Mais la distance se réduisait rapidement entre nous ; aussi rapide que fût Thrance, la fureur du Vengeur emplissait mon âme et mes pieds prenaient à peine le temps de toucher le sol. Thrance obliqua brusquement sur la gauche au moment où il approchait du vaisseau dont il fit le tour sans ralentir son allure. Je le suivis et découvris plusieurs « dieux » rassemblés près de quelques tas de brindilles et de pierres peintes, autour de ce qui devait être l’autel élevé par les Irtimen dégénérés. Thrance fonça droit sur le petit groupe, écartant les dieux sans ménagement au passage, puis il s’engagea aussitôt sur un amas de pierres formant une sorte d’escalier.

Ce fut une grosse erreur de sa part, car il n’y avait rien d’autre que le précipice de l’autre côté de ce tas de rochers. Il s’était pris au piège tout seul.

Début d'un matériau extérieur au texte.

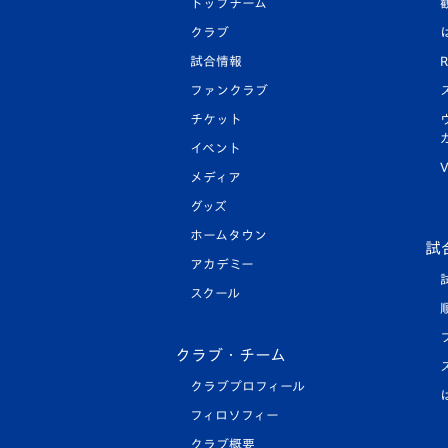
トップチーム
クラブ
試合情報
R
ファンクラブ
チケット
イベント
V
メディア
グッズ
ホームタウン
試
アカデミー
スクール
クラブ・チーム
クラブプロフィール
フィロソフィー
クラブ概要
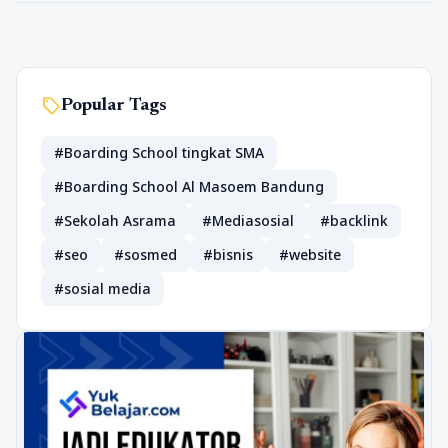
sell
Popular Tags
#Boarding School tingkat SMA
#Boarding School Al Masoem Bandung
#Sekolah Asrama
#Mediasosial
#backlink
#seo
#sosmed
#bisnis
#website
#sosial media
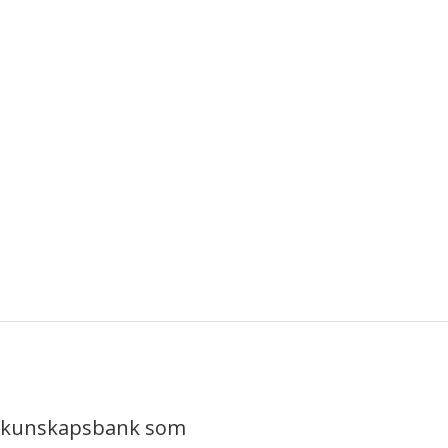
iv kunskapsbank som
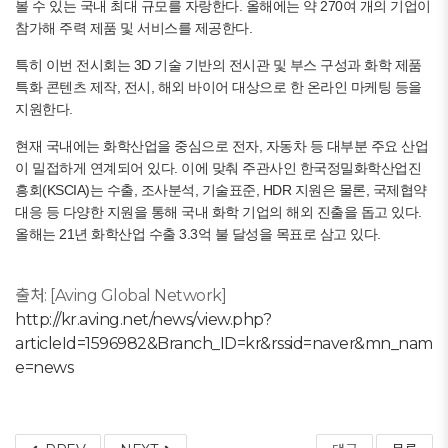
볼 수 있는 국내 최대 규모를 자랑한다. 올해에는 약 270여 개의 기업이
참가해 주력 제품 및 서비스를 제공한다.
특히 이번 전시회는 3D 기술 기반의 전시관 및 부스 구성과 화학 제품
특화 콘텐츠 제작, 전시, 해외 바이어 대상으로 한 온라인 마케팅 등을
지원한다.
현재 국내에는 화학산업을 중심으로 전자, 자동차 등 대부분 주요 산업
이 밀접하게 연계되어 있다. 이에 맞춰 주관사인 한국정밀화학산업진
흥회(KSCIA)는 수출, 조사분석, 기술표준, HDR 지원은 물론, 국제협약
대응 등 다양한 지원을 통해 국내 화학 기업의 해외 진출을 돕고 있다.
올해는 21년 화학산업 수출 3.3억 불 달성을 목표로 삼고 있다.
출처: [Aving Global Network]
http://kr.aving.net/news/view.php?
articleId=1596982&Branch_ID=kr&rssid=naver&mn_nam
e=news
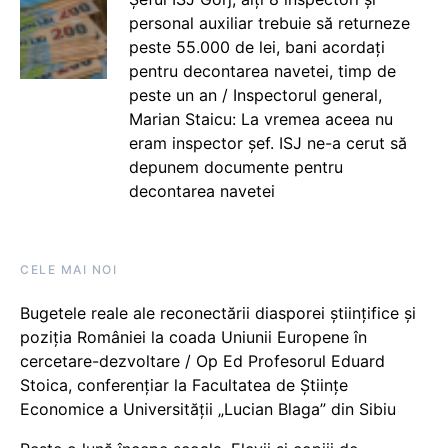
personal auxiliar trebuie să returneze
peste 55.000 de lei, bani acordați
pentru decontarea navetei, timp de
peste un an / Inspectorul general,
Marian Staicu: La vremea aceea nu
eram inspector șef. ISJ ne-a cerut să
depunem documente pentru
decontarea navetei
CELE MAI NOI
Bugetele reale ale reconectării diasporei științifice și
poziția României la coada Uniunii Europene în
cercetare-dezvoltare / Op Ed Profesorul Eduard
Stoica, conferențiar la Facultatea de Științe
Economice a Universității „Lucian Blaga” din Sibiu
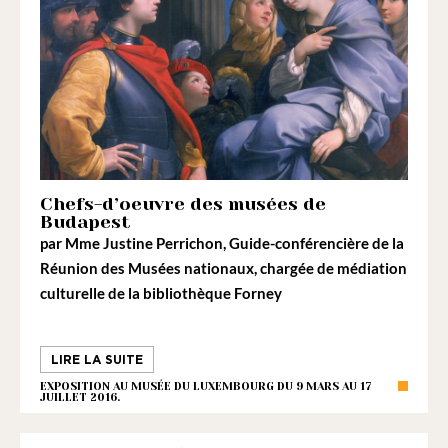
Chefs-d’oeuvre des musées de
Budapest
par
Mme Justine Perrichon
, Guide-conférencière de la
Réunion des Musées nationaux, chargée de médiation
culturelle de la bibliothèque Forney
LIRE LA SUITE
EXPOSITION AU MUSÉE DU LUXEMBOURG DU 9 MARS AU 17
JUILLET 2016.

Nous escaladâmes les rochers jusqu’en haut d’où il lui fut certainement possible de constater qu’il n’y avait plus à ses pieds que la couche de brouillard et qu’il était au bord du vide. Il s’arrêta ; il se retourna ; il regarda dans ma direction, attendant que je vienne à lui.

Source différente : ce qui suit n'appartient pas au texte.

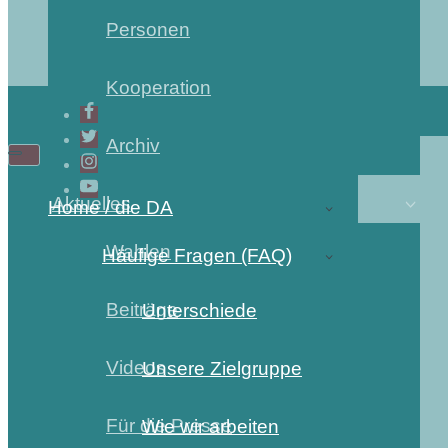
Personen
Kooperation
Archiv
Aktuelles
Home / die DA
Wahlen
Häufige Fragen (FAQ)
Beiträge
Unterschiede
Videos
Unsere Zielgruppe
Für die Presse
Wie wir arbeiten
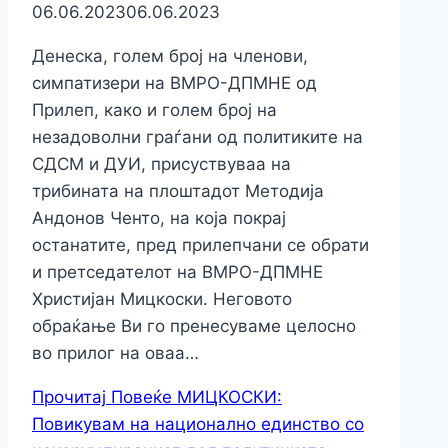
06.06.2023
06.06.2023
Денеска, голем број на членови,
симпатизери на ВМРО-ДПМНЕ од
Прилеп, како и голем број на
незадоволни граѓани од политиките на
СДСМ и ДУИ, присуствуваа на
трибината на плоштадот Методија
Андонов Ченто, на која покрај
останатите, пред прилепчани се обрати
и претседателот на ВМРО-ДПМНЕ
Христијан Мицкоски. Неговото
обраќање Ви го пренесуваме целосно
во прилог на оваа…
Прочитај Повеќе
МИЦКОСКИ:
Повикувам на национално единство со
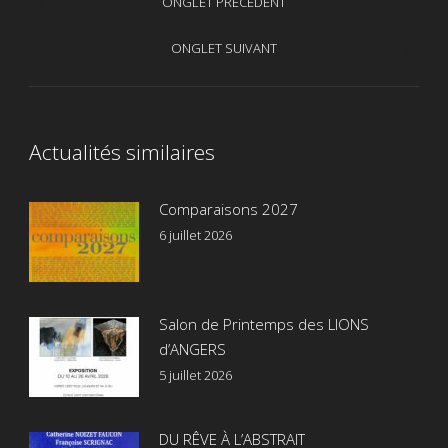
ONGLET PRÉCÉDENT
Onglet
de
précédent
ONGLET SUIVANT
Onglet
commentaire
suivant
Actualités similaires
Comparaisons 2027
6 juillet 2026
Salon de Printemps des LIONS
d’ANGERS
5 juillet 2026
DU RÊVE À L’ABSTRAIT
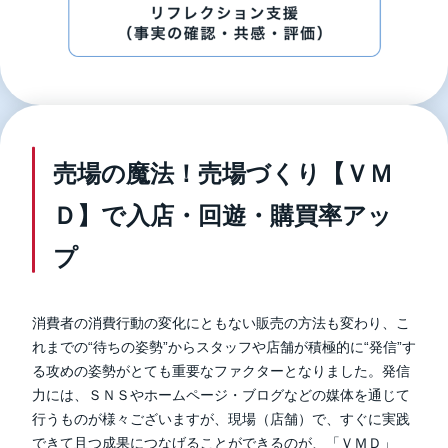
売場の魔法！売場づくり【ＶＭ
Ｄ】で入店・回遊・購買率アッ
プ
消費者の消費行動の変化にともない販売の方法も変わり、こ
れまでの“待ちの姿勢”からスタッフや店舗が積極的に“発信”す
る攻めの姿勢がとても重要なファクターとなりました。発信
力には、ＳＮＳやホームページ・ブログなどの媒体を通じて
行うものが様々ございますが、現場（店舗）で、すぐに実践
できて且つ成果につなげることができるのが、
「ＶＭＤ」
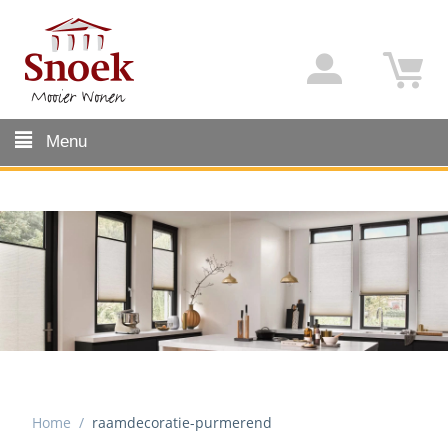
Menu
Home
/
raamdecoratie-purmerend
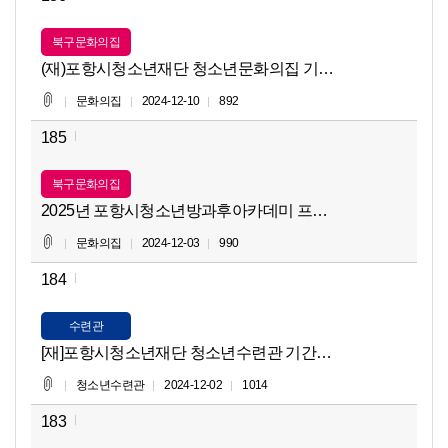
북구문화의집
(재)포항시청소년재단 청소년문화의집 기간제근로자(환경정비,
문화의집
2024-12-10
892
185
북구문화의집
2025년 포항시청소년방과후아카데미 프로그램 강사 인력풀
문화의집
2024-12-03
990
184
수련관
[재]포항시청소년재단 청소년수련관 기간제근로자(환경정비,
청소년수련관
2024-12-02
1014
183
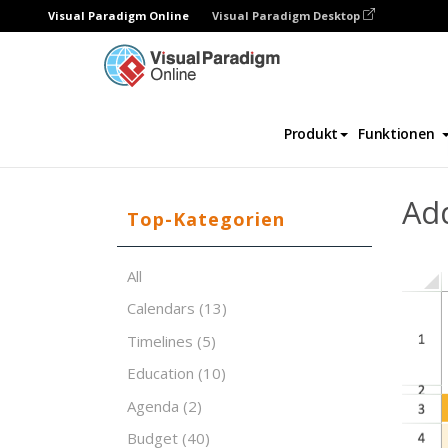
Visual Paradigm Online
Visual Paradigm Desktop
Tabellenkalkulations-Editor
Vorlagen
Ad
Produkt
Funktionen
Ad
Top-Kategorien
All
Calendars
(13)
Timelines
(5)
Education
(10)
Agenda
(2)
Budget
(40)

— Thrance ! grondai-je. Thrance, tu es une ordure !

Il me sourit.

Jusqu’à la fin, rien n’importa pour lui. Si, peut-être une seule chose : peut-être nous avait-il accompagnés jusque-là, parce qu’il voulait que la mort le prenne en ce lieu éminemment sacré. Soit, je réaliserai son souhait. D’un bond, je fus à sa hauteur mais il était prêt, les jambes bien plantées, arc-bouté sur la roche, comme le lutteur qu’il avait été, et j’entendis son ricanement. Puis ses bras se refermèrent en une étreinte dont un seul pouvait sortir vivant.